Firefox rolls out Total Cookie Protection by default https://blog.mozilla.org/en/mozilla/firefox-rolls-out-total-cookie-protection-by-default-to-all-users-worldwide/ It creates a separate “cookie jar” for each website you visit. Instead of allowing trackers to link up your behavior on multiple sites, they just get to see behavior on individual sites.
Firefox Rolls Out Total Cookie Protection By Default | The Mozilla Blog

Updated Aug. 28, 2024. Take back your privacy Firefox is rolling out Total Cookie Protection by default to more Firefox users worldwide, making Firefox the

@jgbarah So I don't need to use a different browser on each site? no more konqueror for amazon, chrome for mastodon, firefox for FB, opera(oh sht they use the same stuff as another now?) all with incognito? hmm I think I'll keep doing that

@jgbarah

A furry blue muppet would like a word.

@jgbarah Hmmm, might have to start using it again.
@jgbarah They just had to abbreviate it TCP huh 🙄
@jgbarah is this the final rollout? I think I have been reading the same news for years.

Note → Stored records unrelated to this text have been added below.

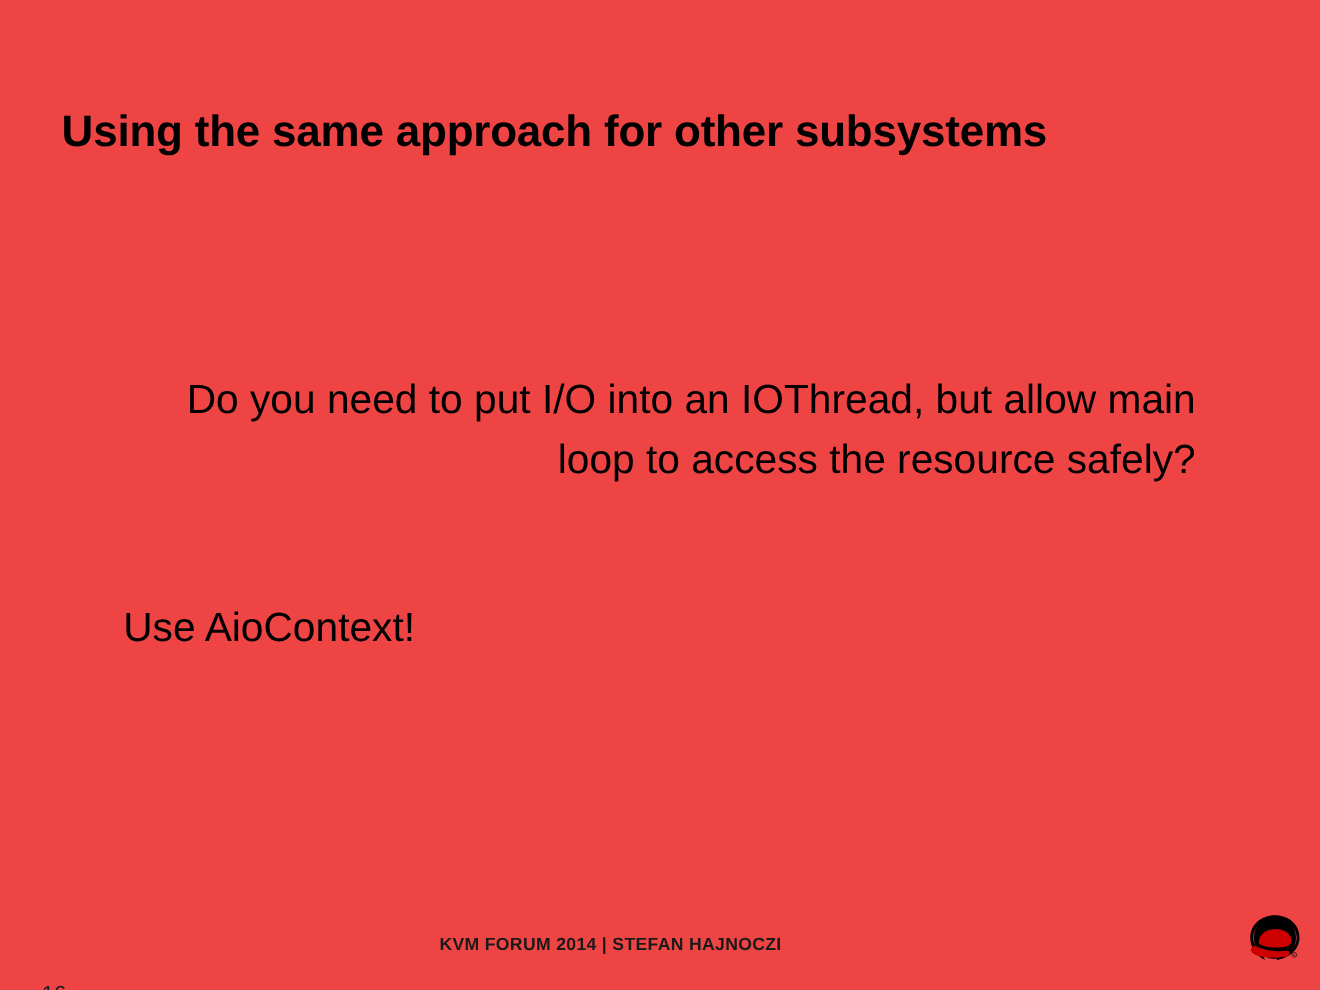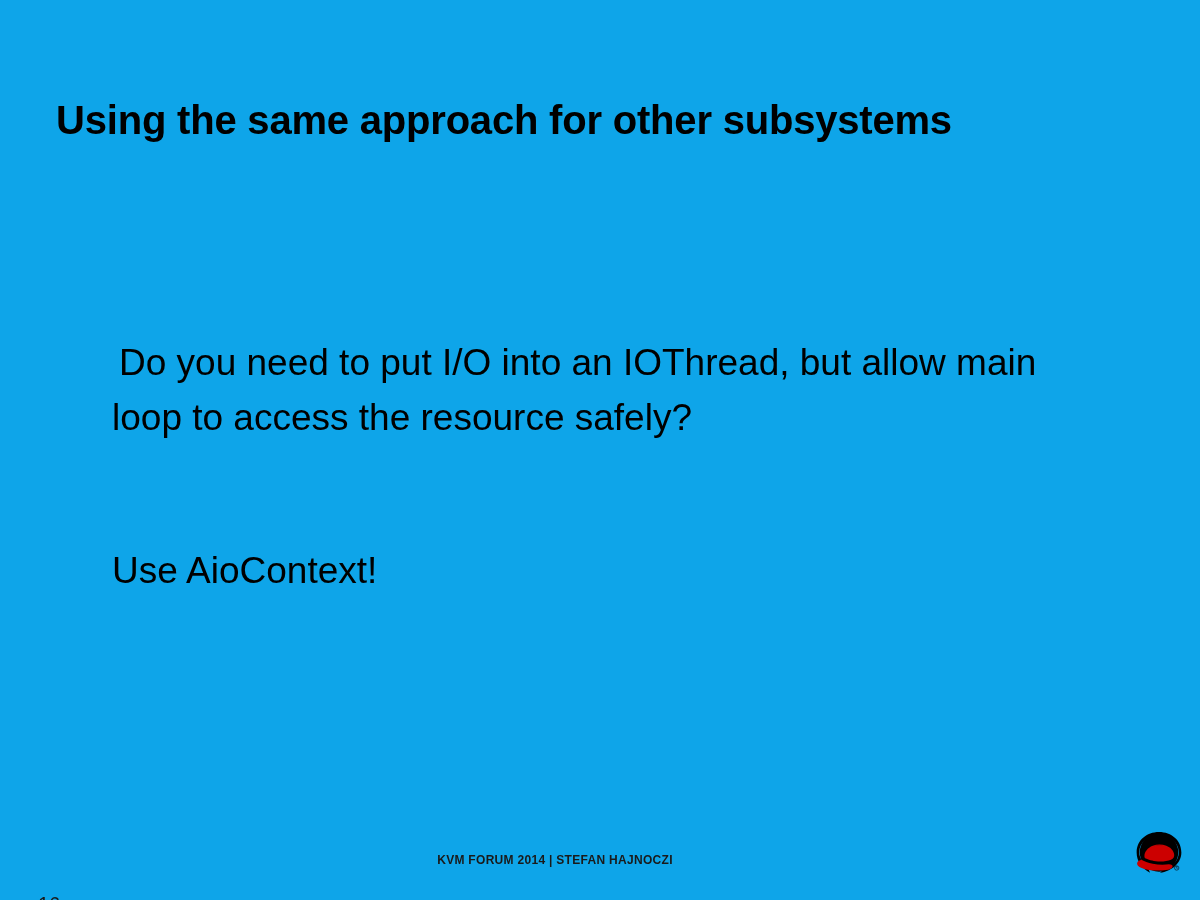--- a/index.html
+++ b/index.html
@@ -20,7 +20,7 @@
     position: relative;
     width: 1200px;
     height: 900px;
-    background: #0ea5e9;
+    background: #ef4444;
   }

@arshubham They've been rolling it out gradually for a long time - I suspect the fear was that this might break enough websites that it would be a problem for the average user.

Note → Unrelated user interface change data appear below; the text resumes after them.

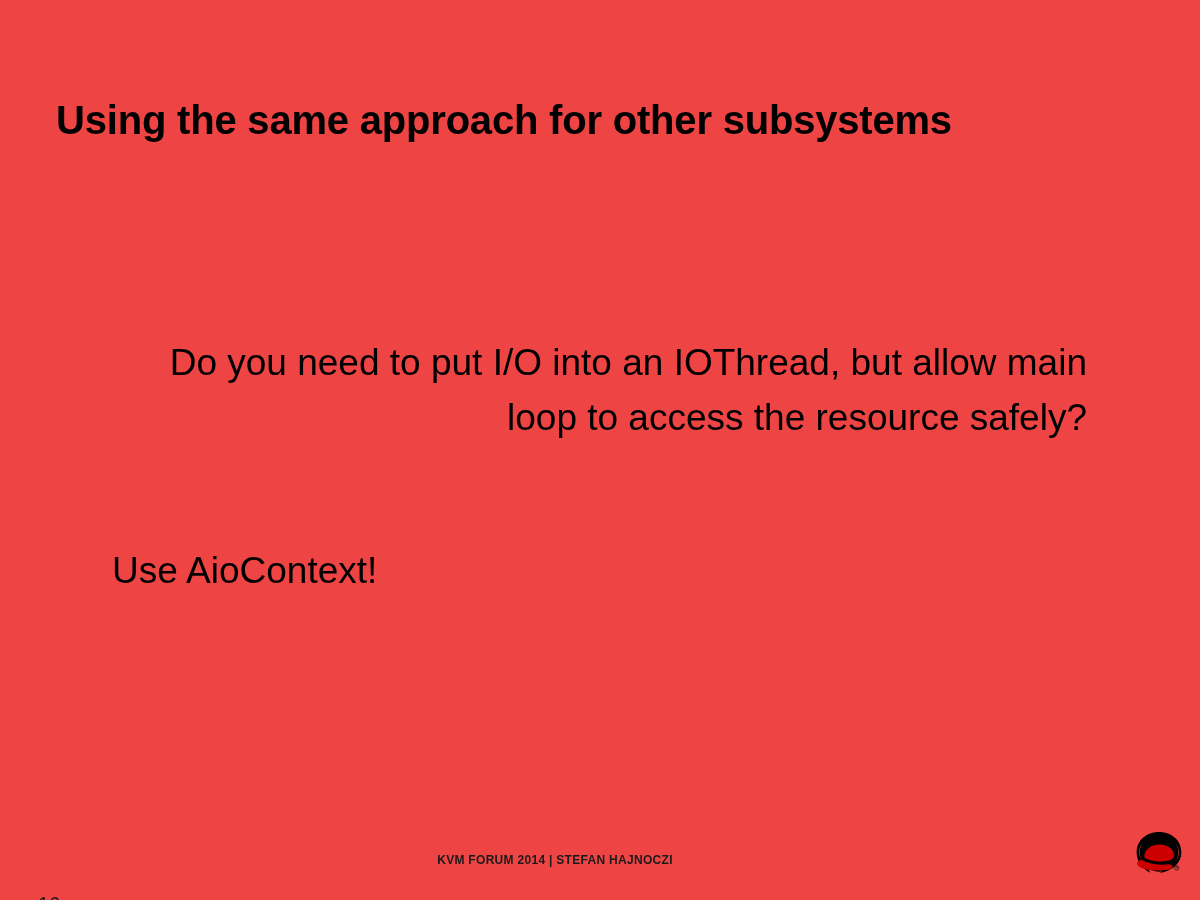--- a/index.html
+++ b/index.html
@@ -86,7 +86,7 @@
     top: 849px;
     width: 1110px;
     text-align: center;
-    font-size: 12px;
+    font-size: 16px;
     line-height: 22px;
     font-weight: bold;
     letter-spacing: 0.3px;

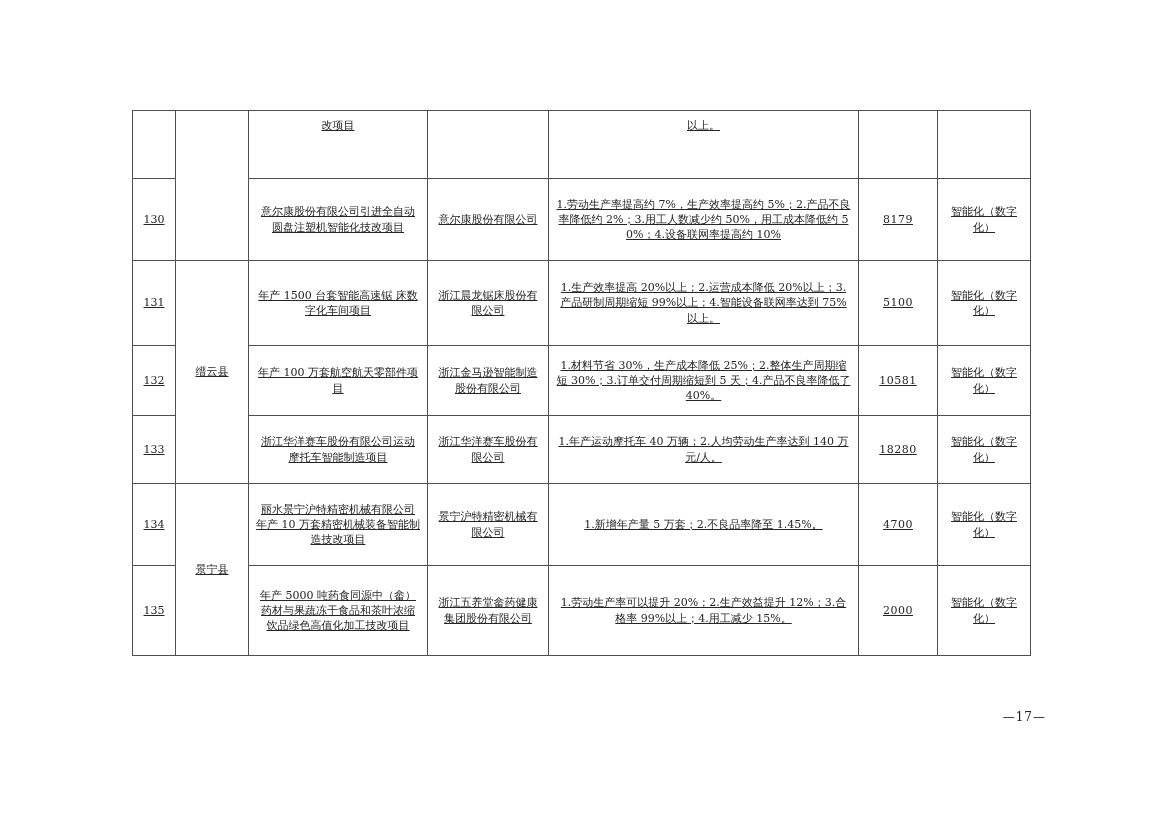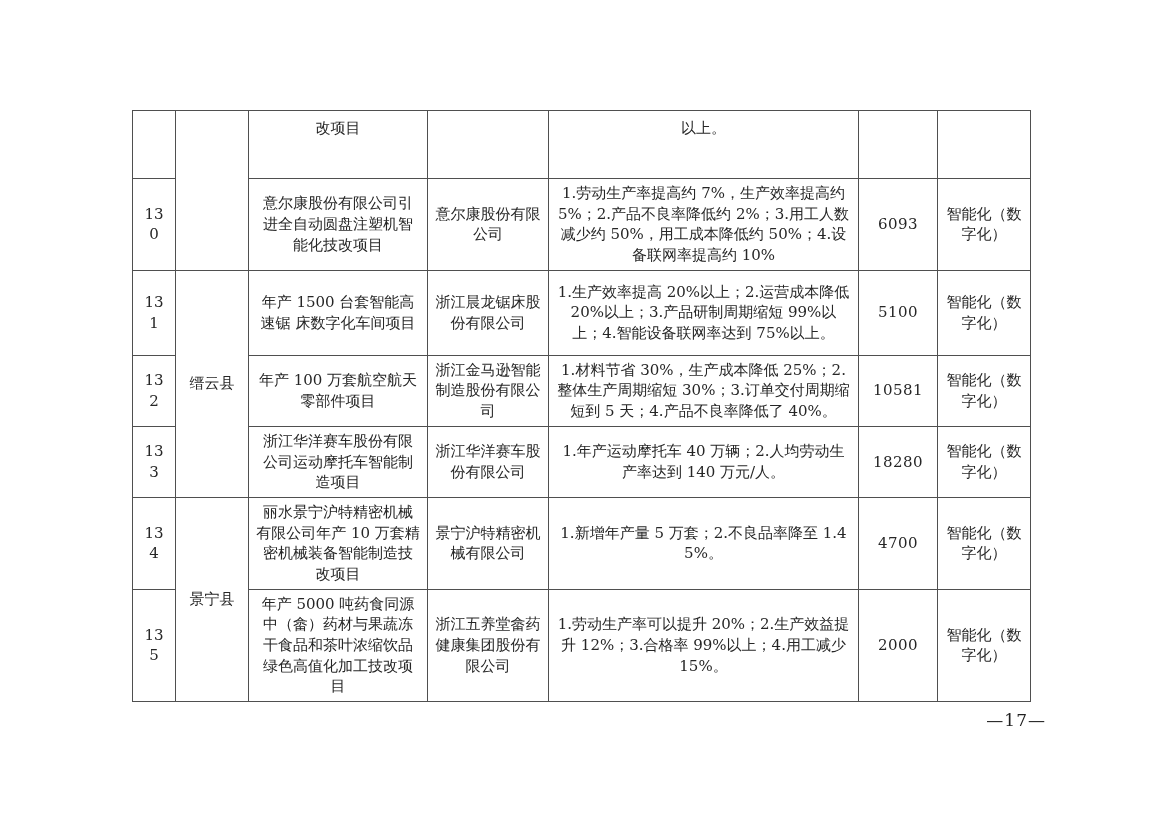--- a/index.html
+++ b/index.html
@@ -25,8 +25,9 @@
     width: 898px;
     border-collapse: collapse;
     table-layout: fixed;
-    font-size: 15px;
+    font-size: 11px;
     line-height: 1.38;
+    text-decoration: underline;
   }
   table.projects td {
     border: 1px solid #4f4f4f;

The article says this is for "all users" now.

@jgbarah @cr1901 heh, I implemented a similar anti-tracking approach in WebKit in 2013 that was meant to defeat trackers that cached unique IDs in images they'd read back. I made it so that the cache was partitioned based on origin, so these cache-based trackers would be able to coordinate.
@jgbarah might have to switch back to Firefox from brave
@jgbarah This is definitely a step in the right direction. Glad to see Firefox implementing this additional protection.
@jgbarah This is how cookies should have worked from the beginning.

@jgbarah
Even if you reject/delete cookies, Firefox sends data that is used to fingerprint and track you.

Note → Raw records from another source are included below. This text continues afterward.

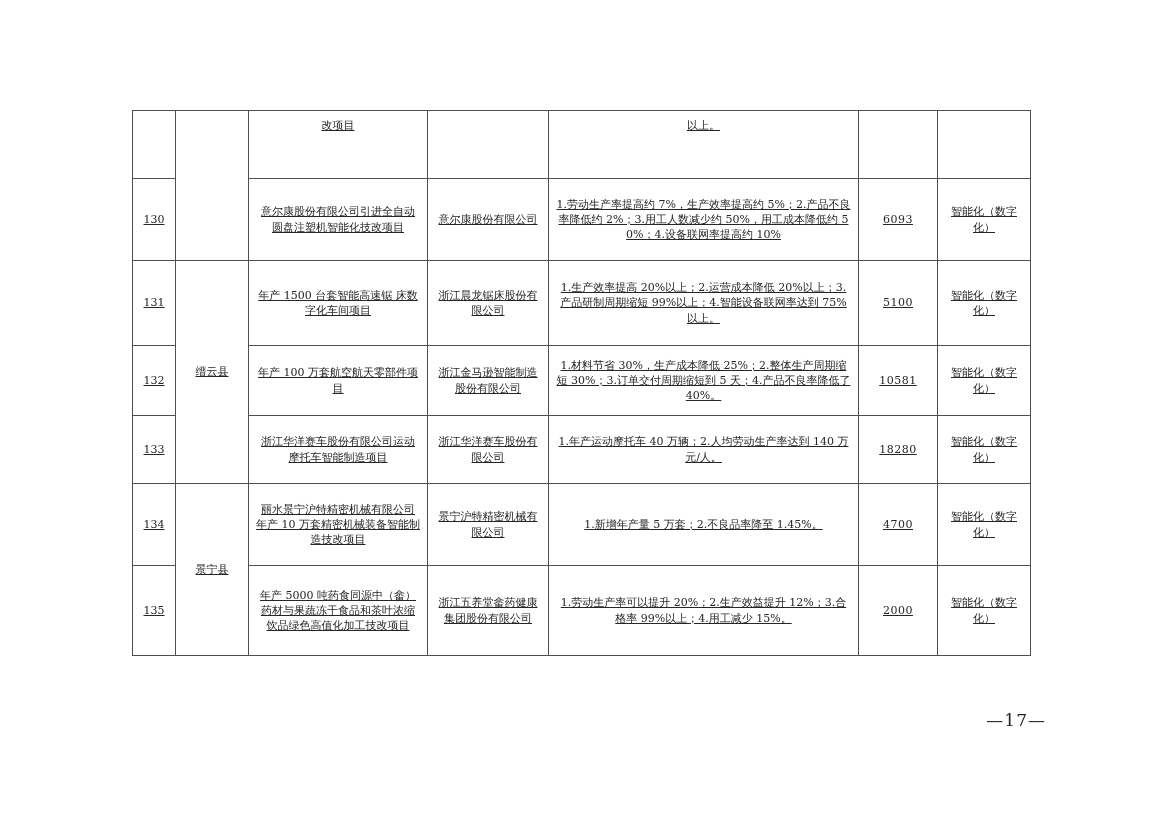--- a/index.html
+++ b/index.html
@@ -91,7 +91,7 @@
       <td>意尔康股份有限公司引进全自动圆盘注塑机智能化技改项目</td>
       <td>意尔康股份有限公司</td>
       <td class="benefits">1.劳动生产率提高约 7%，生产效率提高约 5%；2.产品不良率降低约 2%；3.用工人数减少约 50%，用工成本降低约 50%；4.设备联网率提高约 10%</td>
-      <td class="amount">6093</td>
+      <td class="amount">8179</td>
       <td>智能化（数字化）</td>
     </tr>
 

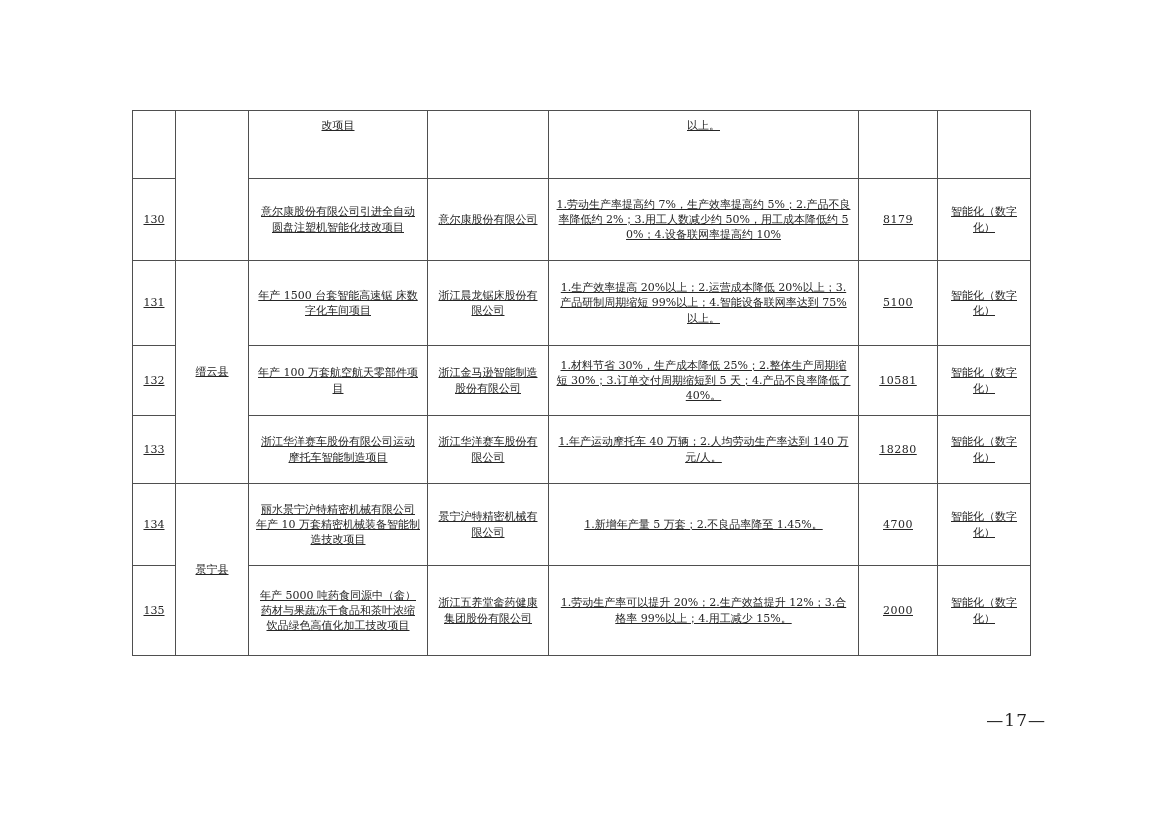--- a/index.html
+++ b/index.html
@@ -54,7 +54,7 @@
     position: absolute;
     top: 710px;
     right: 123px;
-    font-size: 17px;
+    font-size: 12px;
     color: #1f1f1f;
     letter-spacing: 1px;
   }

Minimize that by fixing this setting:

*Type about:config in address bar
*Search for privacy.resistFingerprinting
*Toggle it to "true"

More info:
https://www.bitestring.com/posts/2023-03-19-web-fingerprinting-is-worse-than-I-thought.html

Web fingerprinting is worse than I thought - Bitestring's Blog

@jgbarah the cookie values are still supplied by the remote sites, how does this stop them from correlating and tracking individuals anyway?
@gws
In general, they cannot, because cookies in different "jars" seem to correspond to different browsers

@jgbarah Even with all the ups and downs Mozilla has gone through, I still don't grok why the rest of us don't get on board and support the projects that they're doing?

As someone in the WordPress space, I see almost every single initiative that Mozilla is pushing being spoken about or attempted in our space. But I've rarely (ever?) seen reference to what they're doing.